> [Reading text]
--------------------------------------------------
INVESTMENT SUBADVISORY AGREEMENT
AGREEMENT made as of June 30, 1994 by and between United States Trust
Company of the Pacific Northwest, an Oregon corporation (the "Adviser"), and
Xxxxxx Xxxx Capital Management, a Delaware corporation (the "Subadviser").
In consideration of the promises and the mutual covenants herein contained,
the Adviser and the Subadviser agree as follows:
1. Appointment. The Adviser has been retained by St. Xxxxx Portfolios, a
New York trust (the "Trust") to act as investment adviser to the Trust with
respect to the series of the Trust listed on Exhibit A hereto (the "Series"). In
accordance with and subject to the Investment Advisory Agreement between the
Trust and the Adviser, attached hereto as Exhibit B (the "Advisory Agreement"),
the Adviser appoints the Subadviser to act as subadviser with respect to the
Series for the period and on the terms set forth in this Agreement. The
Subadviser accepts such appointment and agrees to provide an investment program
for the compensation provided by this Agreement.
2. Duties of the Subadviser. Subject to the direction and control of the
Adviser and the Board of Trustees of the Trust, the Subadviser shall:
(a) prepare (or otherwise obtain) and evaluate on both a macroeconomic and
microeconomic level any pertinent research; statistical, financial and economic
data; and other information necessary or appropriate for the performance of its
duties under this Agreement;
(b) formulate and continuously review, supervise, and administer an
investment program for each Series;
(c) determine the securities to be purchased by each Series, and
continuously monitor such securities and the issuers thereof to determine
whether and when to sell, exchange, or take any other action concerning such
securities;
(d) determine whether and how to exercise warrants, voting rights, or other
rights with respect to the Series' securities;
(e) provide valuations with respect to the securities held by each Series;
(f) render regular reports to the Trust's officers and the Board of
Trustees concerning the investment performance of the Trust, the Subadviser's
discharge of its responsibilities under this Agreement, and any other subject as
the Trust's officers or Board of Trustees reasonably may request; and
(g) assist the Adviser and the Trust's officers in connection with the
operation of the Trust and perform any further acts that may be necessary to
effectuate the purposes of this Agreement.
3. Supervision and Compliance. Notwithstanding any provision of this
Agreement, the Adviser shall retain all rights and ultimate responsibilities to
supervise, and, in its discretion, conduct investment advisory activities
relating to the Trust. The activities of the Subadviser shall be subject at all
times to the direction and control of the Board of Trustees of the Trust and the
Adviser and shall comply with: (a) the Declaration of Trust and By-Laws of the
Trust; (b) the Registration Statement of the Trust, as it may be amended from
time to time, including the investment objectives and policies set forth
therein; (d) the Investment Company Act and the regulations thereunder; (e) the
Internal Revenue Code of 1986 and the regulations thereunder applicable to
regulated investment companies; (f) any other applicable laws or regulations;
and (g) such other limitations as the Adviser or the Board of Trustees of the
Trust may adopt.
--------------------------------------------------
> [Your tasks]
**1)** Transcribe the subadvisory agreement from "In consideration of" to "by this Agreement.".
**2)** Answer these questions using the subadvisory agreement:
(a) In which state is the Adviser incorporated?
(b) Under which state's laws is the Trust formed?
(c) As which exhibit is the Advisory Agreement attached?
**3)** Resume the subadvisory agreement at the point where it stops, and keep writing from there.
The listing that comes next has no connection to the subadvisory agreement.

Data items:
--------------------------------------------------
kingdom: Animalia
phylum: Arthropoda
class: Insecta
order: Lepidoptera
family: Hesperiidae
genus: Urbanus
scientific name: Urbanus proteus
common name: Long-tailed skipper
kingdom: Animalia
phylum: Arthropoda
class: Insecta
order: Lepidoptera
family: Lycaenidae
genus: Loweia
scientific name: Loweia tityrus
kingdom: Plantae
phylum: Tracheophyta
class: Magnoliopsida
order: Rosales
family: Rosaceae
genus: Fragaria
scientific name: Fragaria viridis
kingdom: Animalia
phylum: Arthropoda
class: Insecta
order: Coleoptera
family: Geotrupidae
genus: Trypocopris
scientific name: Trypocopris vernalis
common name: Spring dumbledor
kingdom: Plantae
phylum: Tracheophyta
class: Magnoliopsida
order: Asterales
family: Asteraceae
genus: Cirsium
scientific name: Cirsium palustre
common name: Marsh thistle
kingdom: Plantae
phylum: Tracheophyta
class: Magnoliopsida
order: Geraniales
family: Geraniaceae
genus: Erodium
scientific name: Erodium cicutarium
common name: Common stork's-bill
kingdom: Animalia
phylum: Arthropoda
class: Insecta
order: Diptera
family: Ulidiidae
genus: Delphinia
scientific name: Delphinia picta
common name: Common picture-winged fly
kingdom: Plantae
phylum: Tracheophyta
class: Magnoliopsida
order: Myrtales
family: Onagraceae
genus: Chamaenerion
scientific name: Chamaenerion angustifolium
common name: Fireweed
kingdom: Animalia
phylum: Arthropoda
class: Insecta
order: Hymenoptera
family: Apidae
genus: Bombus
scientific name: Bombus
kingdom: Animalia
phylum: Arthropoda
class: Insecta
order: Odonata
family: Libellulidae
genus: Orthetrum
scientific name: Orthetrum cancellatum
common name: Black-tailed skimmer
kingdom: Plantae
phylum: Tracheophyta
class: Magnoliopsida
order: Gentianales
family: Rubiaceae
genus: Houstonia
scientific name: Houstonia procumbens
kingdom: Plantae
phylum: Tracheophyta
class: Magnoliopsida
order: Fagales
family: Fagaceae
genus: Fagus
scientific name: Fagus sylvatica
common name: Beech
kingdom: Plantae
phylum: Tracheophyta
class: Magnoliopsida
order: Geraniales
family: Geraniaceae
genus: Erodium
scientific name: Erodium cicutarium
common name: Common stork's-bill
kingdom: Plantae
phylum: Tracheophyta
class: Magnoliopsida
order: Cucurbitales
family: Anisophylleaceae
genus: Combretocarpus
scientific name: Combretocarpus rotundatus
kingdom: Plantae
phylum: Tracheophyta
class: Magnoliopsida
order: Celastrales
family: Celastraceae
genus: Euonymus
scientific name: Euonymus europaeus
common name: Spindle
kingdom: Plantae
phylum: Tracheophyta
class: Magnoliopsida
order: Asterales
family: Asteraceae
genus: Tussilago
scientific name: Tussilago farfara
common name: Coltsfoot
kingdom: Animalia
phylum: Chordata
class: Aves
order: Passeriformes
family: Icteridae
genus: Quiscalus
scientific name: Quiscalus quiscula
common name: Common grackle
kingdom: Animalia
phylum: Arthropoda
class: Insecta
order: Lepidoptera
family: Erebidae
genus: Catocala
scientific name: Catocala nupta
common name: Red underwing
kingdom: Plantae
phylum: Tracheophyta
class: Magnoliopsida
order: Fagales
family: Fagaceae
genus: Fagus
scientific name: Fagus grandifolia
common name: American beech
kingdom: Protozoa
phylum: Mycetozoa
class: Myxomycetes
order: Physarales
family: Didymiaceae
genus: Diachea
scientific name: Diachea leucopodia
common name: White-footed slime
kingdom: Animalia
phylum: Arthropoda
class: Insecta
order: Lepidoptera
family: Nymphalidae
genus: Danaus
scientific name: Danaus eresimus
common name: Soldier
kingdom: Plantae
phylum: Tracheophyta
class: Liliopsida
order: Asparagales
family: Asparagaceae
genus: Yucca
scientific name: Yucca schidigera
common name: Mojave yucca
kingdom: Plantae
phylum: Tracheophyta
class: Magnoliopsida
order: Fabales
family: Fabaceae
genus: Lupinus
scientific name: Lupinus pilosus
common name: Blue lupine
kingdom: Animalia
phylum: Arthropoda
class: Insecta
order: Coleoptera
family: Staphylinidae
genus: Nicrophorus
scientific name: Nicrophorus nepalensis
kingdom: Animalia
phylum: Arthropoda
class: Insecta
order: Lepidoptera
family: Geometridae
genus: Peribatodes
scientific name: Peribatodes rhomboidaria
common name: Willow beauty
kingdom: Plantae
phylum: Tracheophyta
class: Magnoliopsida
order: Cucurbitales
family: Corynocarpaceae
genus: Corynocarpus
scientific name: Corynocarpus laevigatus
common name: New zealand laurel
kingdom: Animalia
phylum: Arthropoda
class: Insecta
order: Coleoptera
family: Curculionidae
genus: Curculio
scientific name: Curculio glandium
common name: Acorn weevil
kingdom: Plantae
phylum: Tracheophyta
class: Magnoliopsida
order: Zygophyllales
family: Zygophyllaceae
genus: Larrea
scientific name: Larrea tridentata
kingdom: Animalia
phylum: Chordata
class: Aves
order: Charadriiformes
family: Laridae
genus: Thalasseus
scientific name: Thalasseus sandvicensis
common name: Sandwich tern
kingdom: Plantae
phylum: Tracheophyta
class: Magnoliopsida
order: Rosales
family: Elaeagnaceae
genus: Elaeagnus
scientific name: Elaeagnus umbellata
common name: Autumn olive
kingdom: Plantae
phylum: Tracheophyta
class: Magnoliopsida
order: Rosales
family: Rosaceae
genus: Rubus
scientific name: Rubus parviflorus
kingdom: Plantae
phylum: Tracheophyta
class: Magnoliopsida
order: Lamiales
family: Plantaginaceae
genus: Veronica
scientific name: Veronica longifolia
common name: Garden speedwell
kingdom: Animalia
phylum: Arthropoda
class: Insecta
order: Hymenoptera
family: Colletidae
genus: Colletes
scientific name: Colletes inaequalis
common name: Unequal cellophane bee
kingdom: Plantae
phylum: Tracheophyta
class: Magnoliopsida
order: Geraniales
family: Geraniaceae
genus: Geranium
--------------------------------------------------
> [Responses in order]
**1)**
In consideration of the promises and the mutual covenants herein contained,
the Adviser and the Subadviser agree as follows:
1. Appointment. The Adviser has been retained by St. Xxxxx Portfolios, a
New York trust (the "Trust") to act as investment adviser to the Trust with
respect to the series of the Trust listed on Exhibit A hereto (the "Series"). In
accordance with and subject to the Investment Advisory Agreement between the
Trust and the Adviser, attached hereto as Exhibit B (the "Advisory Agreement"),
the Adviser appoints the Subadviser to act as subadviser with respect to the
Series for the period and on the terms set forth in this Agreement. The
Subadviser accepts such appointment and agrees to provide an investment program
for the compensation provided by this Agreement.

**2)**
(a) Oregon
(b) New York
(c) Exhibit B

**3)**
4. Purchase and Sale of Securities. The Subadviser shall, at its own
expense, place orders for the purchase, sale or loan of securities by the Trust
either directly with the issuer or with any broker and/or dealer who deals in
such securities.
(a) In placing orders with brokers and/or dealers, the Subadviser shall use
its best efforts to obtain the best net price and the most favorable execution
of its orders, after taking into account all factors it deems relevant,
including the breadth of the market in the security, the price of the security,
the financial condition and execution capability of the broker and/or dealer,
and the reasonableness of the commission, if any, both for the specific
transaction and on a continuing basis. Consistent with this obligation, the
Subadviser may, to the extent permitted by law, purchase and sell portfolio
securities to and from brokers who provide brokerage and research services
(within the meaning of Section 28(e) of the Securities and Exchange Act of 1934)
to or for the benefit of the Trust and/or other accounts over which the
Subadviser exercises investment discretion. The Subadviser is authorized to pay
a broker who provides such brokerage and research services a commission for
effecting a securities transaction which is in excess of the amount of
commission another broker would have charged for effecting that transaction, if
the Subadviser determines in good faith that such commission was reasonable in
relation to the value of brokerage and research services provided by such
broker. This determination may be viewed in terms of either that particular
transaction or of the overall responsibilities of the Subadviser with respect to
the accounts as to which it exercises investment discretion.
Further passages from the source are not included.